At least one of those named is now in fear of his life, and very reasonably too. It seems likely that this is one of the effects Paisley was hoping for. "There is something seriously wrong with any country--and any Government--that permits known killers to walk the streets with impunity while their victims lie in cold graves. The fact that the killers could operate both inside and outside the IRA name, according to political circumstance, is no comfort to the community. It is an indictment of the Government's and the legal system's failure to address the problem" he said. In context it seems a clear enough invitation for the illegal system to address the problem.

There is a precedent for remarks like that to be heard and acted upon by the paramilitaries of Northern Ireland.

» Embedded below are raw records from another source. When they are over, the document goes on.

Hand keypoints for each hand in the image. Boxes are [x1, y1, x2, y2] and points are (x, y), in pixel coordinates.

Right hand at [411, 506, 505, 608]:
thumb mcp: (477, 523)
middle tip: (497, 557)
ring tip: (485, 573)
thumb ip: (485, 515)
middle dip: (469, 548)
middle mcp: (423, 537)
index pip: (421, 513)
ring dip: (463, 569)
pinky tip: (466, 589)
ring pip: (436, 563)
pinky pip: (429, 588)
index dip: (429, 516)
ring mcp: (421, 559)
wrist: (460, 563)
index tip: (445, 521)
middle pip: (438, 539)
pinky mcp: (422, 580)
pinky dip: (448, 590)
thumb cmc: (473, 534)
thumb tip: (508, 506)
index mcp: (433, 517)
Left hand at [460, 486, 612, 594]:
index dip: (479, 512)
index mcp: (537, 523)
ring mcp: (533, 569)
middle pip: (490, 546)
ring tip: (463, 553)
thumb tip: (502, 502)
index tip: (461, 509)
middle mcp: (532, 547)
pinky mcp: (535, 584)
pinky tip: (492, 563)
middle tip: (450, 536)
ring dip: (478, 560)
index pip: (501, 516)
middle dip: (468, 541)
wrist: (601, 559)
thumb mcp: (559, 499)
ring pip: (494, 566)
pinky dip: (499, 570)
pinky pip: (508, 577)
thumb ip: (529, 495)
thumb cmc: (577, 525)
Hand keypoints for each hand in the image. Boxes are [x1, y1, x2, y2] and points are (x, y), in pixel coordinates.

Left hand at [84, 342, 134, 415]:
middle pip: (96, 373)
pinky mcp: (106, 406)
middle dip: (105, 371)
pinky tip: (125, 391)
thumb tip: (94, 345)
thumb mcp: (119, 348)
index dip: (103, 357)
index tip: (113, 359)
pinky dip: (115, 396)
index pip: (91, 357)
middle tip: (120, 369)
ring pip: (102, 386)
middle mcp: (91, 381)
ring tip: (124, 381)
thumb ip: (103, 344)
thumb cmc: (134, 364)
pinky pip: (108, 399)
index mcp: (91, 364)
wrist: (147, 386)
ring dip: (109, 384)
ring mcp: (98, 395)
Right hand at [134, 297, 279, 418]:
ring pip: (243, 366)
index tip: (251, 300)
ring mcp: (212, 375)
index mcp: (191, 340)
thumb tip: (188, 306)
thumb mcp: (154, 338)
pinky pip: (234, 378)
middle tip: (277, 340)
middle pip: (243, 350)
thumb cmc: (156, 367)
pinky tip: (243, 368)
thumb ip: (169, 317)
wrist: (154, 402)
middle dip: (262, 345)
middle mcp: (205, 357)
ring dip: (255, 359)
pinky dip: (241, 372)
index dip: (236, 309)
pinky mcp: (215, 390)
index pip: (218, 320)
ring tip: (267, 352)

In the Eighties, Pat Finnucane, a Belfast lawyer, was assassinated six weeks after Douglas Hogg, then a Conservative minister, had complained in the House that there were solicitors working hand in glove with the IRA. The link between the folly and the crime seemed clear enough to observers in Ulster.

At the time, I caught a brief but entirely convincing glimpse of the reasoning behind this from my own family. My father was brought up in Belfast and kept his tribal reflexes throughout a distinguished career as a British diplomat, long after he had abandoned any religious belief. He took the view that since Finnucane had the misfortune to be born into a republican family — several of his relatives had been jailed for terrorist offences — he could not innocently have defended suspected terrorists. Since he had taken on cases like that, my father thought, it couldn’t have been that much of a crime to kill him. And my father thought of himself as a moderate Unionist, which is to say that he also believed that some public benefactor should have shot Paisley thirty years ago. But he understood the politics of Ulster as clan-based and dependent on the credible threat of violence.

So I think that anyone whom Paisley named should go in fear of his life, and they should be especially worried if they are innocent. One of the men he named is now a member of the "Real IRA" but he is presumably armed and well guarded against assassination attempts.

Paisley’s source was an internal document, probably originating in the UDR, from which he quoted the kind of circumstantial detail which anyone, journalist or policeman, who has collated gossip will find in their files. But of course this sort of second-hand information can be extremely convincing without being in the least bit true. Even policemen can be mistaken. That’s why there are courts, and trials, and all the tiresome paraphernalia of the rule of the law. To the extent that he is simply regurgitating unchecked gossip Paisley is a man even more disgusting than the fanatics behind the Nuremberg Files, who had at least correctly identified their victims as performing abortions.

Yet the accusations are up on the web, placed there by the British government. They might well lead to murder. This seems an exact analogy with some of the things that the Nuremberg Files web site did. Admittedly, the Hansard report lacks bloody decorations and other graphics. As it happens, some newspapers also printed them, so the news got through without the help of the newest technology.